All for the price of a cup of coffee

Have you noticed that recently everything is being compared to the price of a cup of coffee?

You can hop on a bus and roam around Valletta, all for the price of a cup of coffee.

You can donate to your favourite cause and salve your conscience, all for the price of a cup of coffee.

This measure is rather depressing and would never have existed before the corporate baristas hit our towns. But they have, and you can now quite easily fork out the best part of €5 for your branded cup of coffee. 

I also find this expression somewhat galling because every time I hear it the first thing that pops into my head is, “well, that depends on the coffee”. I mean are we talking about your Kawisari Java or a spoonful of Nescafe Instant topped up with a dash of warm milk? 

There’s a difference — and it’s an important difference.

The quality of the product is the difference, and although Kawisari Java may not be to everyone’s taste it is considered to be one of the finest Java coffees, setting the standard to which others aspire.
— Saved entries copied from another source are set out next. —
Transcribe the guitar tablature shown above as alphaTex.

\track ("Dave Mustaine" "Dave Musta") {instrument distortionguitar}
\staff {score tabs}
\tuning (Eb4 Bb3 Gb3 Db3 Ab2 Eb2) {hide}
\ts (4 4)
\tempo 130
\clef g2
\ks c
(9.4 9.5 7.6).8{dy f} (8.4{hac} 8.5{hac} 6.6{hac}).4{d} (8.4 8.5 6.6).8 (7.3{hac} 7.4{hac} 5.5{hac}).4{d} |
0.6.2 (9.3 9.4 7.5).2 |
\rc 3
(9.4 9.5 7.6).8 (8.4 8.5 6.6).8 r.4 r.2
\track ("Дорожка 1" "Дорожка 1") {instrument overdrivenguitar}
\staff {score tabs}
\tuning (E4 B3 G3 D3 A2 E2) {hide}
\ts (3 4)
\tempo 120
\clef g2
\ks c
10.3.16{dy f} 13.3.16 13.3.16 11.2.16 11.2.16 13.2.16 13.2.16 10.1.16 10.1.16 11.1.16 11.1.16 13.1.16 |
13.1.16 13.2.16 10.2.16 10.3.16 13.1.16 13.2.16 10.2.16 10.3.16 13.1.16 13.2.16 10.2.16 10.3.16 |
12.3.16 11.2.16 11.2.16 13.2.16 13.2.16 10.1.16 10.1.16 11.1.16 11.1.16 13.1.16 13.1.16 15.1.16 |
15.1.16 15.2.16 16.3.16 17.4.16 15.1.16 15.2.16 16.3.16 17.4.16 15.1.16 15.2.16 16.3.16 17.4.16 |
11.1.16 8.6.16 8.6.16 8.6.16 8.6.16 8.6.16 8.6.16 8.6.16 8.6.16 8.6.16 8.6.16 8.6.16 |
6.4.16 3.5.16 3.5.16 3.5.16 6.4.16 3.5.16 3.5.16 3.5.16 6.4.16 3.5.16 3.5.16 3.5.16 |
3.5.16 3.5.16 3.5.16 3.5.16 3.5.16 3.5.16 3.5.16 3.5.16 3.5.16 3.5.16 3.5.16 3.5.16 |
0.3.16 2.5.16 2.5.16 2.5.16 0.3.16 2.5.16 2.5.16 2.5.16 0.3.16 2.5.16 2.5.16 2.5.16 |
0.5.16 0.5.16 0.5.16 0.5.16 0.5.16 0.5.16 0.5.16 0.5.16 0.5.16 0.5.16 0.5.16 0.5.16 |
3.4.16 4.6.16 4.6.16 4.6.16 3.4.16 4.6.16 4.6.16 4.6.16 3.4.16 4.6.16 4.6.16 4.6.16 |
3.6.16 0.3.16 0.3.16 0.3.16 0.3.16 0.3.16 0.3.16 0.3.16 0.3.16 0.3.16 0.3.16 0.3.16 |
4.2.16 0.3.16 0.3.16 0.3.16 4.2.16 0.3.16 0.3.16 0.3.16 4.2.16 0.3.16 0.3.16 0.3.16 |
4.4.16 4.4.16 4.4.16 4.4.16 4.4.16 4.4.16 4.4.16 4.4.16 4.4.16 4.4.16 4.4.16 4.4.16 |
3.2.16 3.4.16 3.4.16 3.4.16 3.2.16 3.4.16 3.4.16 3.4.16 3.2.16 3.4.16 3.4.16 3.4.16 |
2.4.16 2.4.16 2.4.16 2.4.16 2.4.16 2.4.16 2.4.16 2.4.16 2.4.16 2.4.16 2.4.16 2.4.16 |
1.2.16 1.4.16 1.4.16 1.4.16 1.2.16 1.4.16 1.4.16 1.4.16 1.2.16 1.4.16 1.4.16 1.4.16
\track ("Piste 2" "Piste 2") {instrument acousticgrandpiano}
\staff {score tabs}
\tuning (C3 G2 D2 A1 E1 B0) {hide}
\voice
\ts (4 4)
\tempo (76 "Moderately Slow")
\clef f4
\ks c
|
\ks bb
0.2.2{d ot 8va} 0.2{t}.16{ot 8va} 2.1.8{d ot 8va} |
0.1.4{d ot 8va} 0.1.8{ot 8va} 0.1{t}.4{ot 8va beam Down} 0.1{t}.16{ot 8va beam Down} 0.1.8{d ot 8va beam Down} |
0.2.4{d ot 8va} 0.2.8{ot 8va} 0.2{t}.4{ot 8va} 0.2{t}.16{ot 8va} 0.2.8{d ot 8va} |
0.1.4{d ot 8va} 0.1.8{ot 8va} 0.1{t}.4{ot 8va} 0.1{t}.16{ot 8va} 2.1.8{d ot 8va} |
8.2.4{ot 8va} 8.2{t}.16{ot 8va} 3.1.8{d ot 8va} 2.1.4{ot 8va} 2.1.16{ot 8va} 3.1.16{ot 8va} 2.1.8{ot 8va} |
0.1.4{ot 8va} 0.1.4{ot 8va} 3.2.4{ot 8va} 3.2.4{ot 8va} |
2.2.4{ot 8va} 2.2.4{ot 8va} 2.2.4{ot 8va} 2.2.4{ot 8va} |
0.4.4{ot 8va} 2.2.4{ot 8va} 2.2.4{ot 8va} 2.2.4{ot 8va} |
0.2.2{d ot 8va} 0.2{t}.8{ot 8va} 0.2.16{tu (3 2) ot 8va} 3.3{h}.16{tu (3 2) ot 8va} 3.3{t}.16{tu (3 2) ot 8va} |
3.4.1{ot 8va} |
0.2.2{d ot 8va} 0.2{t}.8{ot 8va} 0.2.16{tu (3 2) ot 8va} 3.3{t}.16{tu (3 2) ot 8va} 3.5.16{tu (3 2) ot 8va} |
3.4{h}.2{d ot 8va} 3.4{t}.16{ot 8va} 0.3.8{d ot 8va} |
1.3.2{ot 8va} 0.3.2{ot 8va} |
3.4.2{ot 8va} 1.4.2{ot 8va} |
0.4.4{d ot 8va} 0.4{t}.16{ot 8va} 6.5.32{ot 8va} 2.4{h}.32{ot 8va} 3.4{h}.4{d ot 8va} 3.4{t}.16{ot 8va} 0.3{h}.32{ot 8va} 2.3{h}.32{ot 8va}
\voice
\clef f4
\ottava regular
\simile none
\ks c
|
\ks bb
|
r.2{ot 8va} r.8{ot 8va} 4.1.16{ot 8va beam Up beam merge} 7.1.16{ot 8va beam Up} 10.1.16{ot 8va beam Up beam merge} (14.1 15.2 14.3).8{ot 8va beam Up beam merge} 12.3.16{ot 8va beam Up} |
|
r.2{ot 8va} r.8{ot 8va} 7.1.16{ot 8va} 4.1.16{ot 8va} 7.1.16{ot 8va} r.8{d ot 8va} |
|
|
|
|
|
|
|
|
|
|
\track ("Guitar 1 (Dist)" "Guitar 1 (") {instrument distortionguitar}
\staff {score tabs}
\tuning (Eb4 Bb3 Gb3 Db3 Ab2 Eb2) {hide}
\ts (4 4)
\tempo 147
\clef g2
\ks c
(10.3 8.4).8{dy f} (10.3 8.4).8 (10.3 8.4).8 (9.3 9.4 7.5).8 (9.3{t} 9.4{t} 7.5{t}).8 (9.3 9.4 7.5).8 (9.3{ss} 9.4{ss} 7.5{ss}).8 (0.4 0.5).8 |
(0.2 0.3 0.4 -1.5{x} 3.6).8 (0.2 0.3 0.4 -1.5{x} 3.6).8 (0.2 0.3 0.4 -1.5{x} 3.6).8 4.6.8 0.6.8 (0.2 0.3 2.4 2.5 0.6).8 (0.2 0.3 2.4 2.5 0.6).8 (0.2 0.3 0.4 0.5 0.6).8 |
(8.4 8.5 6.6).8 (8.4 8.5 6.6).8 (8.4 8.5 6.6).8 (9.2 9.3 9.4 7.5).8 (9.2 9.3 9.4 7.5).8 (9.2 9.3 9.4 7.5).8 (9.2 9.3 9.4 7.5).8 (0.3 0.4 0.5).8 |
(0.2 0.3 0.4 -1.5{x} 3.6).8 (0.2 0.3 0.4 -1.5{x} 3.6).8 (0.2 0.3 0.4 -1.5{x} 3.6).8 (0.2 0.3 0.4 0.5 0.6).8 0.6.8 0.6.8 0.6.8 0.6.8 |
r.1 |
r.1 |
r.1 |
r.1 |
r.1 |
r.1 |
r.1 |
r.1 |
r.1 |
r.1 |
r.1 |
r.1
Many of us find the time each day for a quiet moment to enjoy our coffee. Some of us have almost ritualised the process, choosing this time to also digest the news and catch up on the papers. 

And like our coffee, we all have our preferences when it comes to our choice of newspaper. Some of us prefer the grubby old school version in print, while others, the techno comfy among us, are content to scroll through the news on our devices. 

Whichever paper we decide to read, we make our choice based on reasons and values that are important to us. So when the newspaper you have chosen holds itself out to be ‘independent’ and ‘investigative’ that is what you expect. At the very least, you’d expect the articles to have been written by that paper’s own journalists.

Well, that’s what you may expect, but it isn’t what you always get. Some newspapers can be a bit like a Latte Macchiato… lots of hot air and very little coffee.

The ‘Latte Macchiato’ approach to journalism is certainly gaining popularity in Malta. Some newsrooms seem to be loving it, and have become ingenious in the manner in which they’ve implemented it.

One example of this innovative approach I have come across involves training staff to use the ‘cut and paste’ function, and then setting them loose on other newsrooms’ stories.

They ‘cleverly’ chop and paste away until they think no one can spot the difference. The ‘new’ story is then published under their own byline.

The beauty about the ‘Latte Macchiato’ approach to journalism is that you can now really run a newsroom “all for the price of a cup of coffee”. 

But the downside is that your newspaper is no longer delivering quality journalism, as that doesn’t come for the price of a coffee… even when that coffee is Kawisari Java.

I don’t mind weak, milky coffee, and I’m a fan of Latte Macchiato. But I do think it should only be served up by trained baristas, and kept out of newsrooms.